Ne segue che nemmeno è dato cogliere una precisa enunciazione del preteso errore di fatto.

In ogni caso, difetta nuovamente qualsiasi individuazione di come e perchè il preteso non meglio individuato errore abbia inciso sulla decisione impugnata, la quale ha dato rilievo, come del resto la sentenza di appello, alla decisività della mancata dimostrazione dell’essere il preteso fondo finitimo oggetto di attività di coltivazione rilevante per giustificare la legittimazione al retratto (p. 6).

p.5.3. Dalla pag. 43 sino a metà della pagina 46 si svolgono considerazioni che non si comprende se siano propositive di altro errore di fatto o riassuntive di quelli che si sarebbe inteso prima denunciare.

L’esposizione non consente di percepire il senso di quanto si argomenta.

p.6. Il ricorso, conclusivamente, appare inammissibile.”.

p.2. Il Collegio condivide le argomentazioni e le conclusioni della relazione, alle quali, del resto, non sono stati mossi rilievi.

Il ricorso è dichiarato inammissibile.

p.3. Le spese seguono le soccombenza e si liquidano in dispositivo ai sensi del D.M. n. 55 del 2014.

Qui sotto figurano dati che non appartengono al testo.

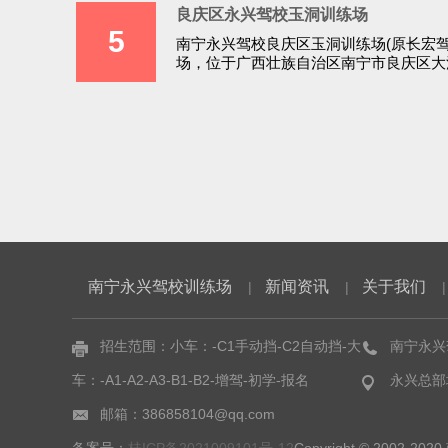
良庆区永兴驾校玉洞训练场
5
南宁永兴驾校良庆区玉洞训练场(原长宏
场，位于广西壮族自治区南宁市良庆区大
地铁口，五象岭森林公园，阳光尚都，瑞华.
南宁永兴驾校训练场
新闻资讯
关于我们
|
|
|
招生范围：小车：-C1手动挡-C2自动挡-大
南宁永兴驾
车：-A1-A2-A3-B1-B2-增驾-初学-报名
永兴总部
邮箱：386858104@qq.com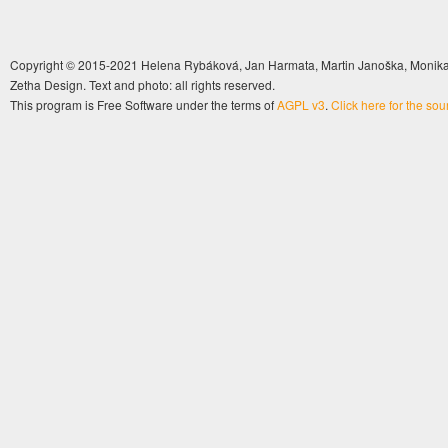
Copyright © 2015-2021 Helena Rybáková, Jan Harmata, Martin Janoška, Monika 
Zetha Design. Text and photo: all rights reserved.
This program is Free Software under the terms of
AGPL v3
.
Click here for the so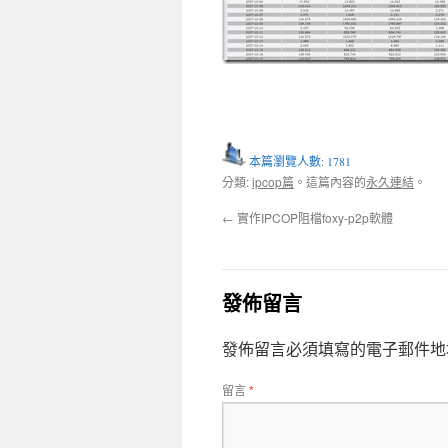
本篇瀏覽人數: 1781
分類:
ipcop篇
。這篇內容的
永久連結
。
←
實作IPCOP阻檔foxy-p2p軟體
發佈留言
發佈留言必須填寫的電子郵件地
留言
*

Ai sensi del D.P.R. 30 maggio 2002, n. 115, art. 13, comma 1 quater, si deve dare atto della sussistenza dei presupposti per il versamento, da parte dei ricorrenti, dell’ulteriore importo a titolo di contributo unificato pari a quello dovuto per il ricorso a norma del citato art. 13, comma 1 bis.

PQM

La Corte dichiara inammissibile il ricorso. Condanna i ricorrenti alla rifusione ai resistenti delle spese del giudizio di revocazione, liquidate in euro seimilatrecento, oltre spese generali ed accessori come per legge. Ai sensi del D.P.R. 30 maggio 2002, n. 115, art. 13, comma 1 quater, dà atto della sussistenza dei presupposti per il versamento, da parte dei ricorrenti, dell’ulteriore importo a titolo di contributo unificato pari a quello dovuto per il ricorso a norma del citato art. 13, comma 1 bis.

Così deciso in Roma, nella Camera di consiglio della Sezione Sesta Civile – 3, il 15 settembre 2016.